In the case of atmospherics, there’s volume reflection, scattering, absorbtion, and to keep things even worse, each wavelength will reflect, scatter, etc in different ways, depending in the composition of the medium…

One idea that comes to mind would be to use different volume shaders for each wavelength and for each effect. Thought i don’t have the possibility to explore this right now.
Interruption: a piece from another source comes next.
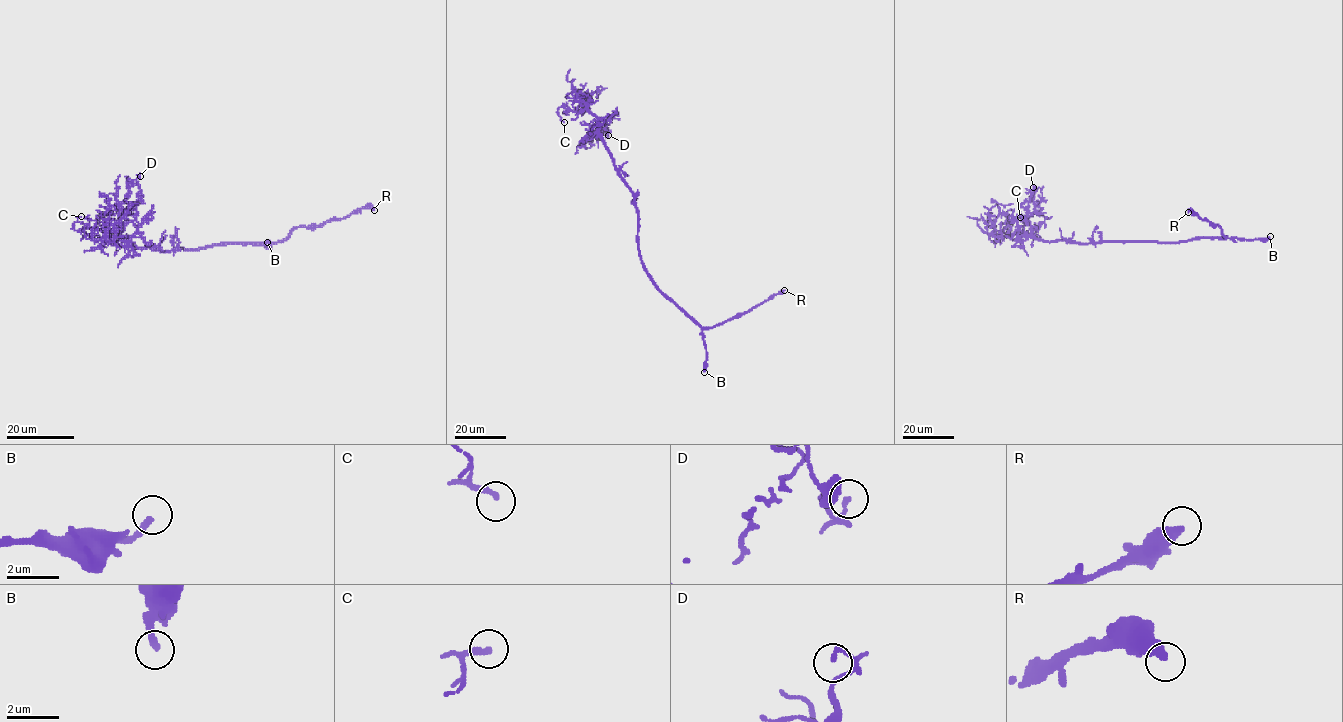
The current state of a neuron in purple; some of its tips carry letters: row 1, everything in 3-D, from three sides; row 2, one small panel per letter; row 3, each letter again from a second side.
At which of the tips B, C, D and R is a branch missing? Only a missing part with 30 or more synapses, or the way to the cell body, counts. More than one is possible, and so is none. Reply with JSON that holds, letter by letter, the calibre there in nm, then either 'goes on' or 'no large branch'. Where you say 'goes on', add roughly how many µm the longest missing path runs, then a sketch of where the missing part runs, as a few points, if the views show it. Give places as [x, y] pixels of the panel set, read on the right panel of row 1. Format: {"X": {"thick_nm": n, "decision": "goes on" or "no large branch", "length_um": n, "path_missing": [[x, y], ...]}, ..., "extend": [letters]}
{"B": {"thick_nm": 240, "decision": "no large branch"}, "C": {"thick_nm": 240, "decision": "no large branch"}, "D": {"thick_nm": 160, "decision": "no large branch"}, "R": {"thick_nm": 380, "decision": "no large branch"}, "extend": []}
A simple way would be to encode the main light direction and position into the nodes, or use python and drivers to make it a bit more automatic… but this will increase the complexity of the shader as soon you start adding more lights… :-\

If, on the other hand, you don’t mind using OSL, you can use the diffuse-ramp closure, which lets you use 8 colors depending on the recieved light.

Thanks for all replies.

The volume shaders would be an alternative, and as far as I understand it, they also deal the colors differently (although I am not sure about this). However, my intention was to make a surface shader as an approximation to decrease the render times. I am aware of the fact that it will never be 100% right with surface shaders only, but that’s not what we expect from most space renders.

So to give an example of what I have, here is a simple brown-colored planet in a blue atmosphere. The node setup for the atmosphere is attached, too. The render is in one pass without any post-processing, and was finished after 17 sec at full HD and 20 samples only. I don’t want to imagine how long a render of equal quality with volumetrics would take.

If someone has any ideas for improvements and the issue above, it would help me a lot!